Como começou esse cessar-fogo?
O acordo foi assinado em 9 de outubro de 2025, em Sharm el-Sheikh, no Egito, e entrou em vigor no dia seguinte. Ele interrompeu oficialmente os combates entre Israel e o grupo Hamas, mas não trouxe paz definitiva.
A trégua está sendo respeitada?
De forma precária. Segundo levantamentos, houve milhares de violações ao acordo entre outubro de 2025 e junho de 2026, com a continuidade de ataques. Centenas de palestinos foram mortos e milhares ficaram feridos mesmo após o início do cessar-fogo.
Como está a situação humanitária?
Crítica. Quase toda a população de Gaza — cerca de 1,8 milhão de pessoas — segue deslocada e dependente de ajuda. A maior parte enfrenta insegurança alimentar aguda, e persistem faltas graves de remédios, combustível e materiais para abrigo.
A ajuda está chegando?
Muito abaixo do necessário. Desde o início da trégua até junho de 2026, entrou em Gaza apenas uma fração dos caminhões de ajuda previstos no acordo — pouco mais de um terço do total acordado, segundo a ONU. Restrições a itens classificados como de "uso duplo" agravam o gargalo.

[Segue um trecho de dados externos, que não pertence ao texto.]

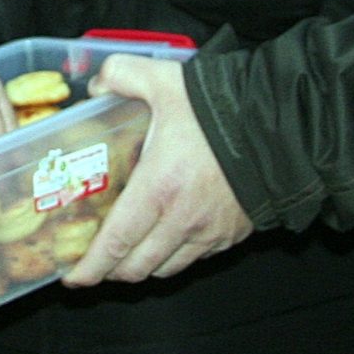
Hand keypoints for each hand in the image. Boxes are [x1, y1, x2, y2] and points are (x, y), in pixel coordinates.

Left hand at [62, 55, 252, 285]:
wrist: (279, 126)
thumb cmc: (221, 109)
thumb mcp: (163, 80)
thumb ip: (120, 75)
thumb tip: (95, 87)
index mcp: (159, 187)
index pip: (116, 242)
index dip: (90, 267)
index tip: (74, 278)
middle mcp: (182, 219)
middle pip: (136, 267)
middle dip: (110, 272)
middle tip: (94, 263)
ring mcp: (209, 233)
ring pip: (165, 269)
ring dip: (142, 267)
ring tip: (127, 253)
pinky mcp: (230, 235)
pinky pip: (195, 259)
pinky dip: (174, 257)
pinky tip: (165, 238)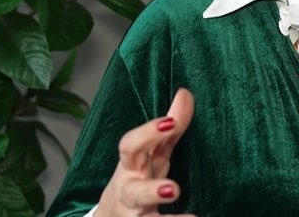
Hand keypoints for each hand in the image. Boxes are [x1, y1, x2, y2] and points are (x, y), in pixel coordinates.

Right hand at [94, 88, 195, 216]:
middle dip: (151, 190)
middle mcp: (129, 190)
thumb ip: (170, 126)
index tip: (169, 123)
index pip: (131, 146)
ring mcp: (135, 212)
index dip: (148, 133)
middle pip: (134, 191)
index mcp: (131, 165)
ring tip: (180, 205)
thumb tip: (185, 93)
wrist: (112, 215)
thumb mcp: (152, 151)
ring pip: (143, 216)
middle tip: (174, 189)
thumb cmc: (138, 175)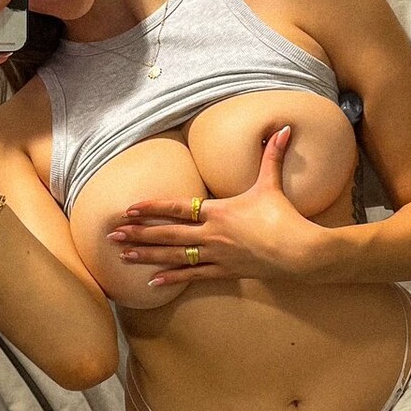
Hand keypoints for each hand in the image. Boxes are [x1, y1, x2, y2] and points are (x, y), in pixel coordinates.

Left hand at [107, 126, 323, 286]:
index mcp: (217, 211)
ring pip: (173, 256)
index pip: (176, 208)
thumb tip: (283, 128)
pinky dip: (171, 278)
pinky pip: (192, 276)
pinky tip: (152, 282)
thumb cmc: (283, 217)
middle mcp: (211, 234)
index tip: (129, 209)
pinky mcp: (224, 271)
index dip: (151, 208)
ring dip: (147, 255)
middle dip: (137, 233)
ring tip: (123, 256)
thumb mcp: (272, 184)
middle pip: (166, 234)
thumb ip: (272, 156)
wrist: (298, 252)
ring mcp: (216, 255)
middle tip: (112, 235)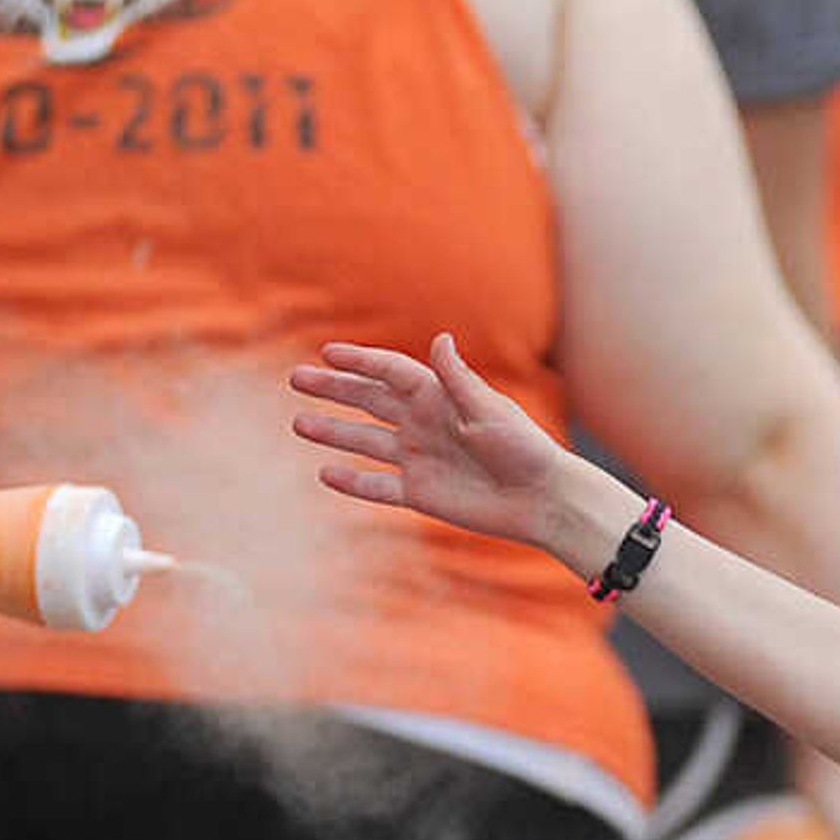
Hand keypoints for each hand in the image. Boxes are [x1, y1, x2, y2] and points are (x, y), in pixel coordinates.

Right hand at [290, 333, 589, 554]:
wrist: (542, 500)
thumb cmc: (524, 449)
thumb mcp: (489, 411)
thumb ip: (458, 380)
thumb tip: (441, 339)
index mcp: (441, 398)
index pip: (392, 372)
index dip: (361, 361)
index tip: (327, 352)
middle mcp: (425, 424)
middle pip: (370, 401)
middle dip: (335, 389)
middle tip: (297, 378)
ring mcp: (420, 458)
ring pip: (366, 441)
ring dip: (334, 431)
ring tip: (298, 423)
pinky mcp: (420, 492)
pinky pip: (377, 486)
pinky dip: (352, 481)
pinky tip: (325, 473)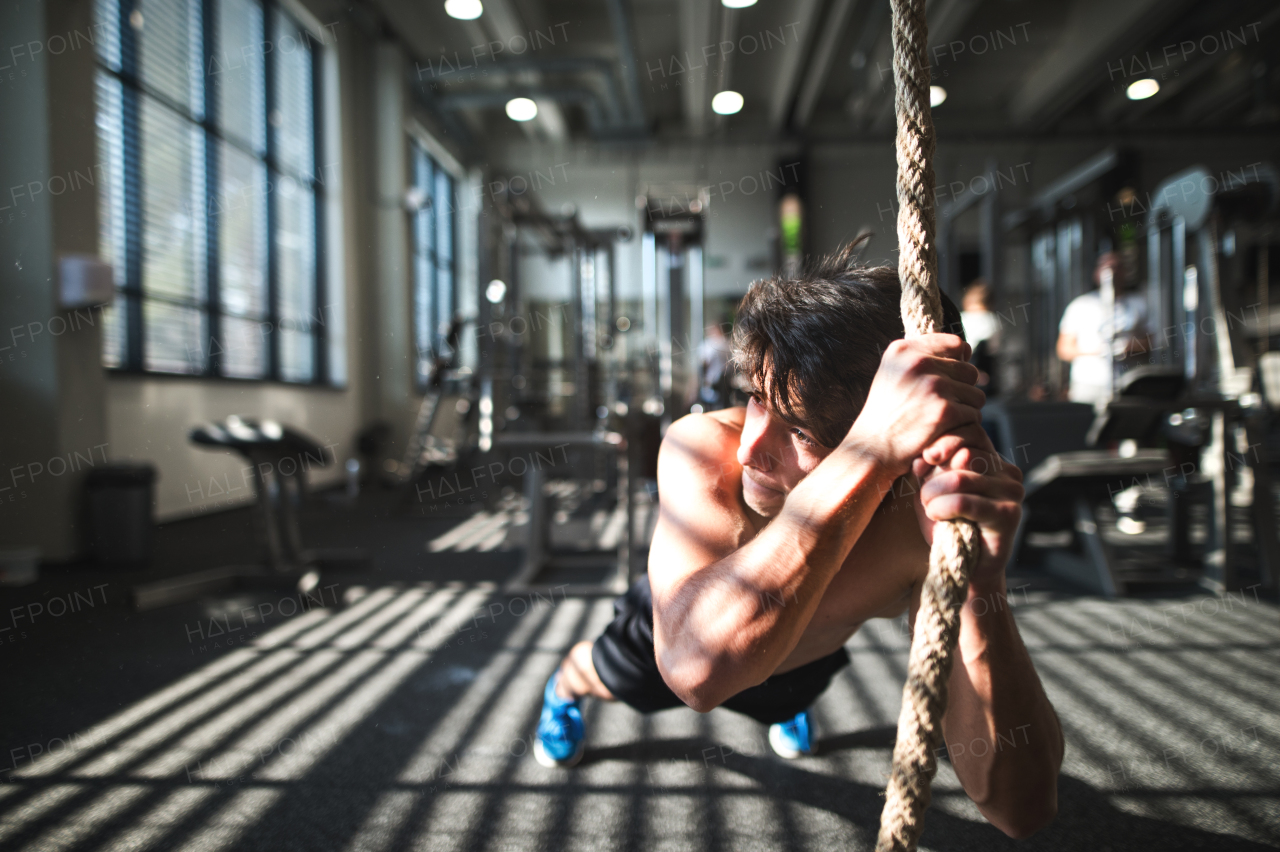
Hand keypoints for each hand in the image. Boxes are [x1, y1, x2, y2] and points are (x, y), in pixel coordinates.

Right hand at [845, 334, 984, 477]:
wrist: (872, 448)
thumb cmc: (886, 413)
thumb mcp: (892, 374)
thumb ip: (921, 357)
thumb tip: (966, 351)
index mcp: (904, 350)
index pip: (956, 344)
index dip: (960, 361)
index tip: (951, 378)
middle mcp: (919, 363)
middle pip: (970, 371)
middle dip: (963, 389)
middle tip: (943, 406)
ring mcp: (933, 386)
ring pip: (975, 394)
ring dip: (965, 409)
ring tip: (941, 419)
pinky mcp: (944, 411)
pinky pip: (973, 414)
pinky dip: (963, 426)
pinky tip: (945, 431)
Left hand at [912, 423, 1023, 585]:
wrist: (964, 566)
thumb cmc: (946, 525)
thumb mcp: (932, 490)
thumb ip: (930, 469)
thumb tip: (925, 456)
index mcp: (992, 460)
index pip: (972, 433)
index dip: (945, 441)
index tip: (924, 459)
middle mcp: (1007, 471)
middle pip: (965, 453)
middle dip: (936, 474)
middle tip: (925, 496)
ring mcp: (1012, 492)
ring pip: (961, 477)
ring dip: (933, 494)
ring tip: (929, 508)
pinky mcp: (1008, 515)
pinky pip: (965, 502)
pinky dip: (942, 508)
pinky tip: (936, 516)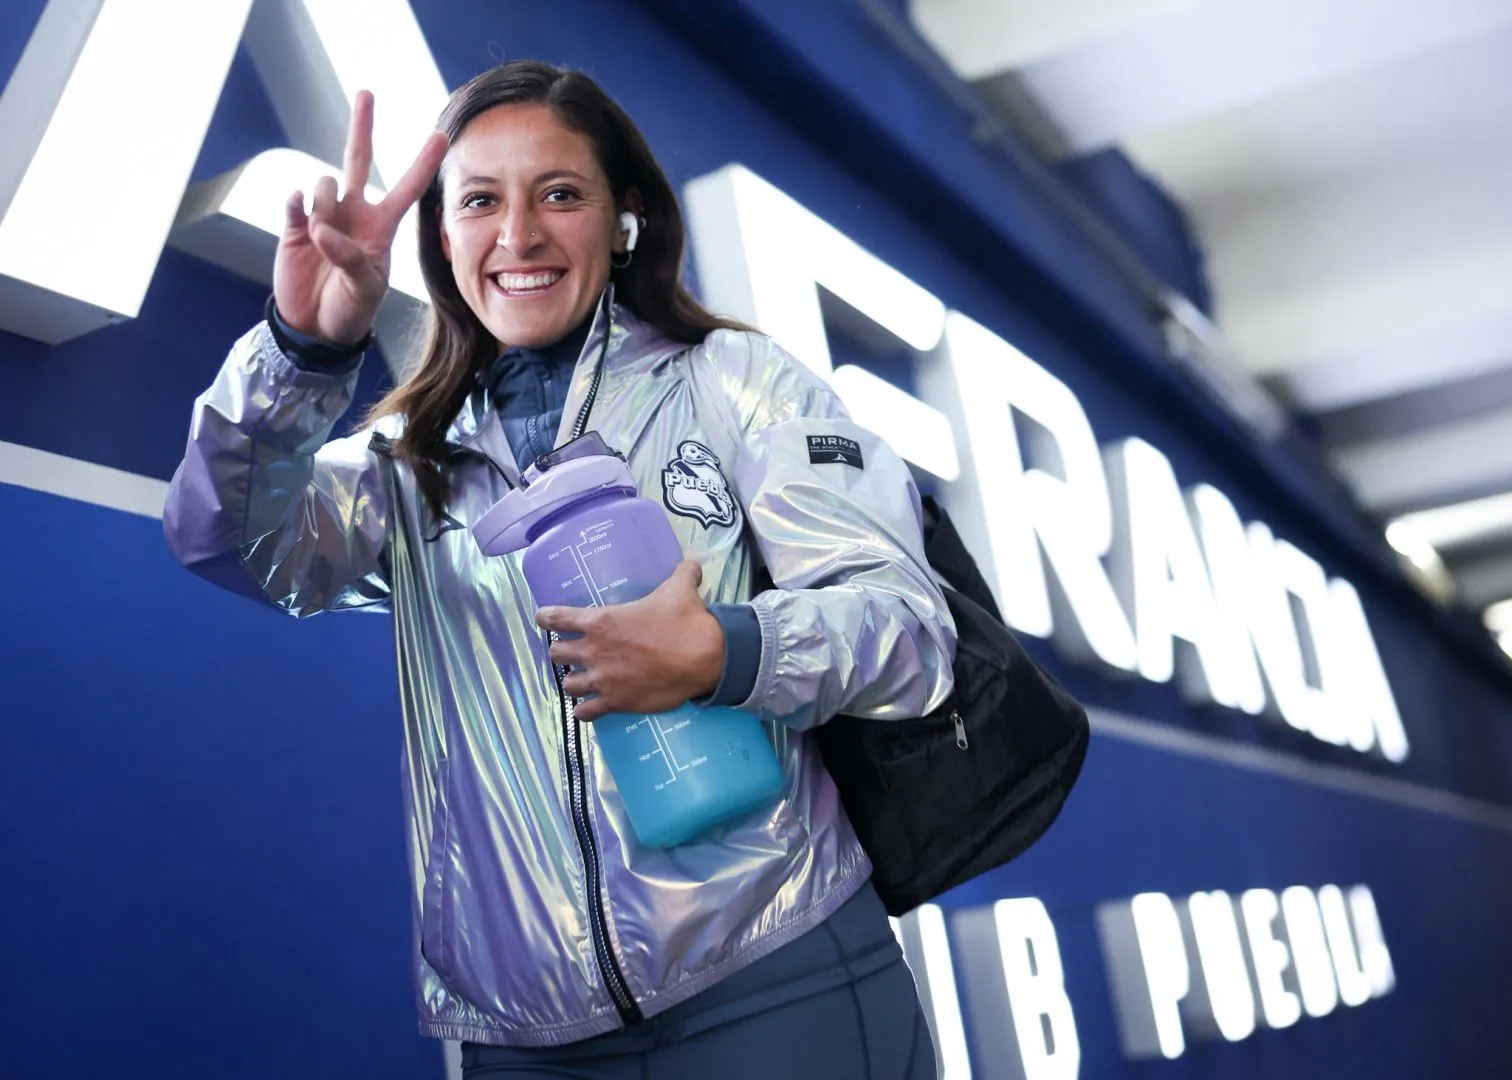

Por que a segunda fase não avança?
As negociações para uma fase seguinte do acordo travaram diante dos repetidos ataques e de divergências sobre o desarmamento do Hamas, ponto central exigido por Israel e mediadores.
Qual a relação com a guerra com o Irã?
O cenário de Gaza se conecta à instabilidade mais ampla no Oriente Médio. A escalada de combates no Líbano envolvendo Israel e o Hezbollah, em junho de 2026, ameaçou inclusive as negociações de paz entre EUA e Irã.
Por que isso importa ao leitor brasileiro?
Além da dimensão humanitária, a instabilidade na região afeta preços de energia e o comércio global, que repercutem na economia do Brasil. O país também acompanha o tema na diplomacia multilateral, em fóruns como a ONU.